» What is expected: Extend the Blackhoof River article past its last sentence, adding a few sentences in the same encyclopedic style.

── Document excerpt ──

Location
- Country: United States
- State: Minnesota
- County: Carlton County

Physical characteristics
- • location: Atkinson, Minnesota
- • coordinates: 46°36′58″N 92°34′48″W﻿ / ﻿46.6160559°N 92.579916°W
- Mouth: North Fork Nemadji River
- • location: Wrenshall, Minnesota
- • coordinates: 46°31′08″N 92°23′52″W﻿ / ﻿46.5188321°N 92.3976940°W
- Length: 26.3-mile-long (42.3 km)

Basin features
- Progression: Blackhoof River→ Nemadji River→ Lake Superior
- River system: Nemadji River

= Blackhoof River =

The Blackhoof River is a 26.3 mi tributary of the North Fork Nemadji River in Carlton County, Minnesota, United States, flowing via the Nemadji River to Lake Superior.

"Black hoof" is the English translation of the native Ojibwe language name.

───
── Entries provided ──

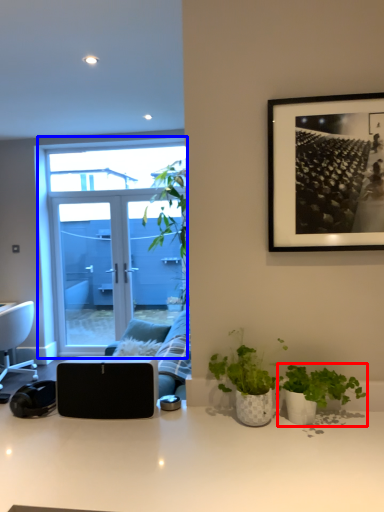
Question: Which object appears farthest to the camera in this image, houseplant (highlighted by a red box) or window (highlighted by a blue box)?

Choices:
 (A) houseplant
 (B) window

Answer: (B)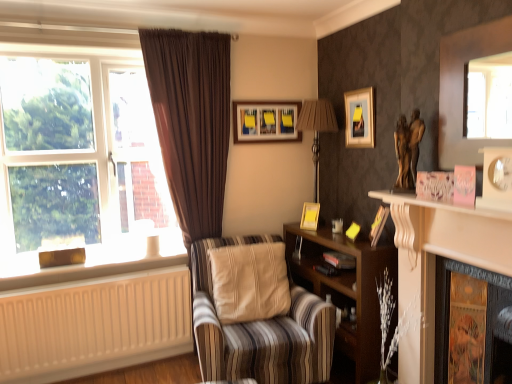
Question: From the image's perspective, is wooden shelf at center under gold textured fireplace at lower right, the first fireplace in the right-to-left sequence?

Choices:
 (A) no
 (B) yes

Answer: (B)

Question: Does wooden shelf at center have a larger size compared to gold textured fireplace at lower right, the first fireplace in the right-to-left sequence?

Choices:
 (A) no
 (B) yes

Answer: (B)

Question: Is gold textured fireplace at lower right, the first fireplace in the right-to-left sequence, surrounded by wooden shelf at center?

Choices:
 (A) yes
 (B) no

Answer: (B)

Question: From a real-world perspective, is wooden shelf at center located beneath gold textured fireplace at lower right, which ranks as the second fireplace in left-to-right order?

Choices:
 (A) yes
 (B) no

Answer: (A)

Question: Is wooden shelf at center far away from gold textured fireplace at lower right, which ranks as the second fireplace in left-to-right order?

Choices:
 (A) no
 (B) yes

Answer: (A)

Question: Can you see wooden shelf at center touching gold textured fireplace at lower right, the first fireplace in the right-to-left sequence?

Choices:
 (A) yes
 (B) no

Answer: (B)

Question: Are beige painted wood at lower left and matte yellow picture frame at upper right, placed as the 3th picture frame when sorted from back to front, far apart?

Choices:
 (A) no
 (B) yes

Answer: (B)

Question: From a real-world perspective, is beige painted wood at lower left beneath matte yellow picture frame at upper right, placed as the 3th picture frame when sorted from back to front?

Choices:
 (A) yes
 (B) no

Answer: (A)

Question: Is beige painted wood at lower left positioned before matte yellow picture frame at upper right, the second picture frame in the top-to-bottom sequence?

Choices:
 (A) no
 (B) yes

Answer: (B)

Question: Is beige painted wood at lower left to the right of matte yellow picture frame at upper right, the second picture frame in the top-to-bottom sequence, from the viewer's perspective?

Choices:
 (A) yes
 (B) no

Answer: (B)

Question: From the image's perspective, does beige painted wood at lower left appear lower than matte yellow picture frame at upper right, the second picture frame when ordered from front to back?

Choices:
 (A) yes
 (B) no

Answer: (A)

Question: Is beige painted wood at lower left not inside matte yellow picture frame at upper right, the 3th picture frame positioned from the left?

Choices:
 (A) no
 (B) yes

Answer: (B)

Question: Is wooden picture frame at center, the third picture frame from the right, far away from matte yellow picture frame at upper right, placed as the 2th picture frame when sorted from right to left?

Choices:
 (A) no
 (B) yes

Answer: (A)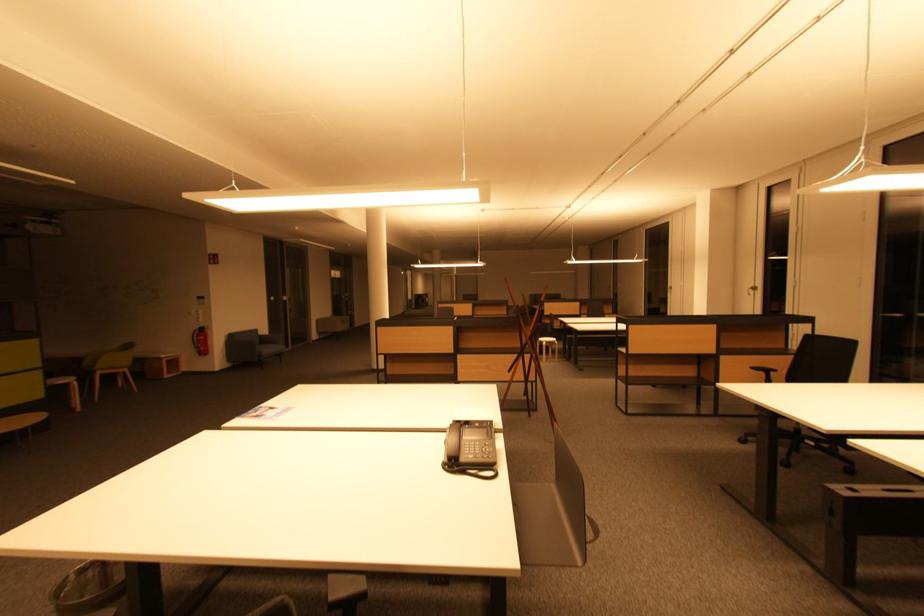
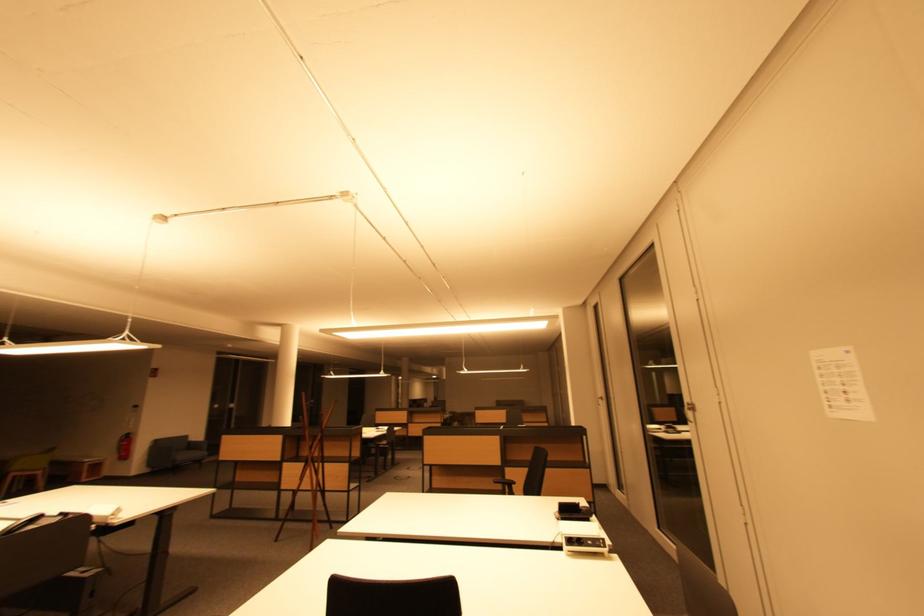
Question: What movement of the cameraman would produce the second image?

Choices:
 (A) Left
 (B) Right
 (C) Forward
 (D) Backward

Answer: (B)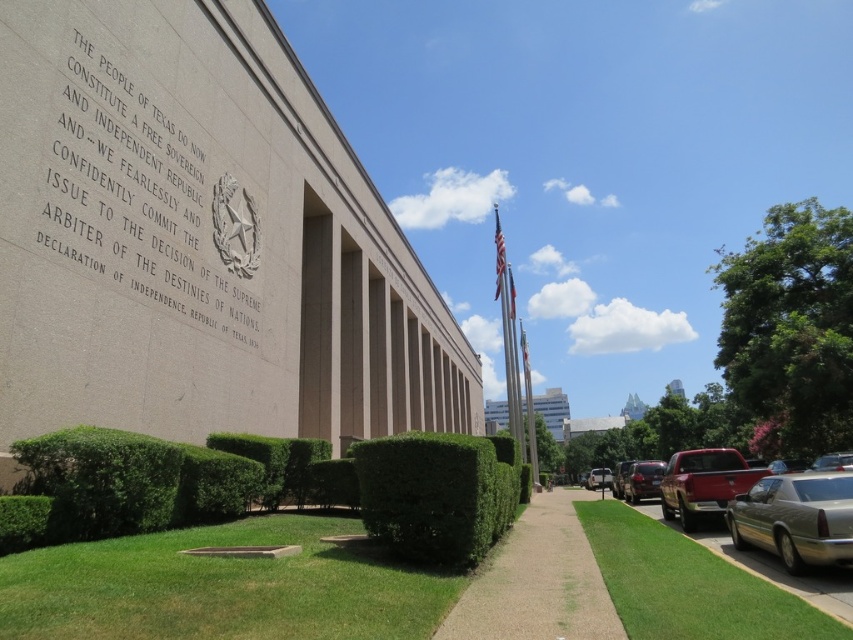
Question: Does metallic silver sedan at lower right have a smaller size compared to metallic gold car at lower right?

Choices:
 (A) no
 (B) yes

Answer: (A)

Question: Is green grass at lower right wider than american flag at upper center?

Choices:
 (A) yes
 (B) no

Answer: (A)

Question: Which object is positioned farthest from the black stone engraving at upper left?

Choices:
 (A) metallic gold car at lower right
 (B) satin silver sedan at lower right
 (C) light gray concrete sidewalk at center
 (D) green grass at lower right

Answer: (B)

Question: Which object is positioned farthest from the green grass at lower right?

Choices:
 (A) white fabric flag at upper center
 (B) american flag at upper center
 (C) metallic gold car at lower right
 (D) satin silver sedan at lower right

Answer: (A)

Question: Which point is closer to the camera?

Choices:
 (A) metallic silver sedan at lower right
 (B) american flag at upper center

Answer: (A)

Question: Where is green grass at lower center located in relation to satin silver sedan at lower right in the image?

Choices:
 (A) left
 (B) right

Answer: (A)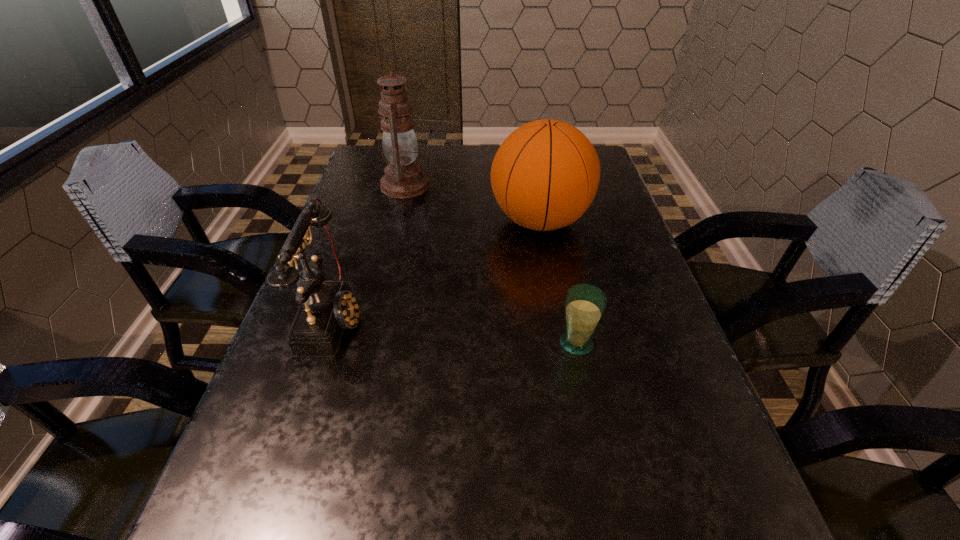
Where is `vacant area that lies between the shortest object and the basketball`? The height and width of the screenshot is (540, 960). vacant area that lies between the shortest object and the basketball is located at coordinates (559, 282).

At what (x,y) coordinates should I click in order to perform the action: click on free area in between the shortest object and the basketball. Please return your answer as a coordinate pair (x, y). The height and width of the screenshot is (540, 960). Looking at the image, I should click on [x=559, y=282].

Find the location of `free space between the basketball and the tallest object`. free space between the basketball and the tallest object is located at coordinates (472, 203).

Identify the location of unoccupied area between the glass and the basketball. The width and height of the screenshot is (960, 540). (559, 282).

This screenshot has width=960, height=540. Find the location of `vacant area that lies between the telephone and the glass`. vacant area that lies between the telephone and the glass is located at coordinates (455, 330).

The image size is (960, 540). Find the location of `empty space that is in between the basketball and the telephone`. empty space that is in between the basketball and the telephone is located at coordinates (437, 269).

The width and height of the screenshot is (960, 540). In order to click on free space between the basketball and the glass in this screenshot , I will do `click(559, 282)`.

What are the coordinates of `free space between the basketball and the oil lamp` in the screenshot? It's located at (472, 203).

The image size is (960, 540). Identify the location of the closest object relative to the basketball. tap(404, 178).

You are a GUI agent. You are given a task and a screenshot of the screen. Output one action in this format:
    pyautogui.click(x=<x>, y=<y>)
    Task: Click on the third closest object to the telephone
    
    Given the screenshot: What is the action you would take?
    pyautogui.click(x=584, y=305)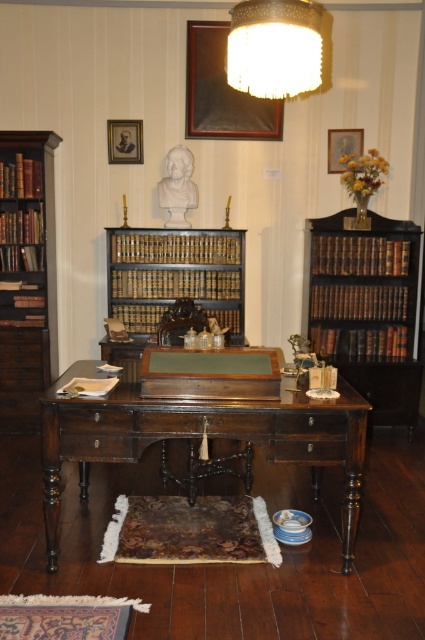
Between gold textured lampshade at upper center and brown leather book at right, which one is positioned lower?

brown leather book at right is below.

Can you confirm if gold textured lampshade at upper center is taller than brown leather book at right?

Yes, gold textured lampshade at upper center is taller than brown leather book at right.

Is point (288, 20) farther from viewer compared to point (376, 330)?

No, it is not.

You are a GUI agent. You are given a task and a screenshot of the screen. Output one action in this format:
    pyautogui.click(x=<x>, y=<y>)
    Task: Click on the gold textured lampshade at upper center
    This screenshot has width=425, height=640.
    Given the screenshot: What is the action you would take?
    pyautogui.click(x=274, y=48)

Is brown wood bookcase at center thinner than dark brown leather book at left?

Incorrect, brown wood bookcase at center's width is not less than dark brown leather book at left's.

Which is behind, point (119, 296) or point (31, 189)?

Point (119, 296)

Which is behind, point (234, 250) or point (2, 189)?

The point (234, 250) is more distant.

Locate an element on the screen. brown wood bookcase at center is located at coordinates pyautogui.click(x=172, y=280).

Can you confirm if gold textured lampshade at upper center is positioned above hardcover book at center?

Correct, gold textured lampshade at upper center is located above hardcover book at center.

Identify the location of gold textured lampshade at upper center. (274, 48).

Does point (232, 83) come in front of point (30, 253)?

That is True.

Find the location of a particular element. Image resolution: width=425 pixels, height=640 pixels. gold textured lampshade at upper center is located at coordinates (274, 48).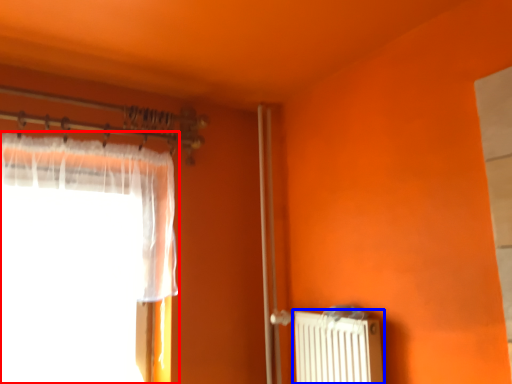
Question: Which object appears farthest to the camera in this image, curtain (highlighted by a red box) or radiator (highlighted by a blue box)?

Choices:
 (A) curtain
 (B) radiator

Answer: (B)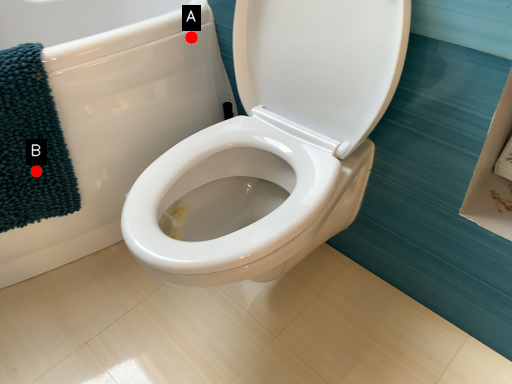
Question: Two points are circled on the image, labeled by A and B beside each circle. Which point is further to the camera?

Choices:
 (A) A is further
 (B) B is further

Answer: (A)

───

» Answer to this exercise:
==Course==
The Blackhoof's source is near the town of Atkinson, Minnesota. It flows through Ellston Lake, which is an impoundment of the river. The Blackhoof River is the largest tributary of the Nemadji River.

==Habitat==
The Blackhoof River flows through the 4,025.9 acre Blackhoof Wildlife Management Area. Sections of the Blackhoof River have been designated as trout stream by the Minnesota Department of Natural Resoucrs. There are both steelhead and brook trout in the Blackhoof River.